Not to be boxed in by one interest, her film 99 Geiger Road explores the Jewish bungalow communities outside of New York City.

99 Geiger Road
For a good part of the 20th century, hundreds of thousands of Jewish New Yorkers escaped the heat and mugginess of the city for the country - the Catskill Mountains. Most stayed in bungalow colonies - small clusters of simple cottages - which dotted the mountains less than a hundred miles north of New York City. Also known as the Borscht Belt, this was a vibrant world of ethnic culture and a starting point for many famous entertainers who performed in its hotels and bungalow colonies.

Today, the region is almost a ghost town. With the advent of air conditioning, the suburbs and cheaper airfares, bungalow colonies died out.
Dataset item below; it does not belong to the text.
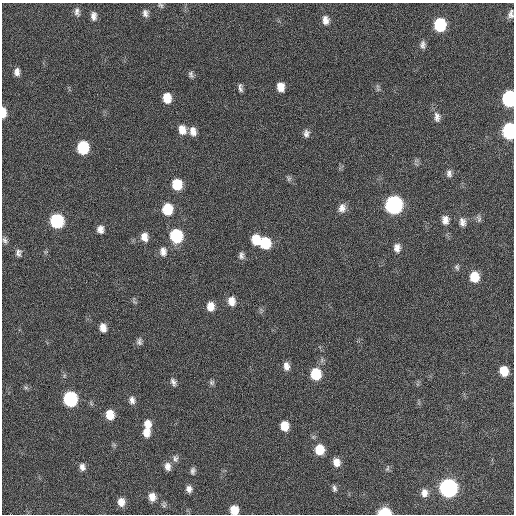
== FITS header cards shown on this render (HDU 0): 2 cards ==
NAXIS1  =                  512 / Axis length
NAXIS2  =                  512 / Axis length

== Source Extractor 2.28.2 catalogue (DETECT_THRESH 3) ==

Yet, a handful still remain. One group, not often associated with levity, is enjoying life to the hilt in its Catskill summer home. However, the idyll might soon be ending. After 25 years, the Holocaust survivors of the Four Seasons Lodge are about to sell their bungalow colony. It would be the end of a tight-knit community, family to each other, bound together by staggering losses. 99 GEIGER ROAD is an intimate look at a dwindling but feisty community and at a New York and Jewish cultural icon of the 20th century - the bungalow colonies of the Borscht Belt.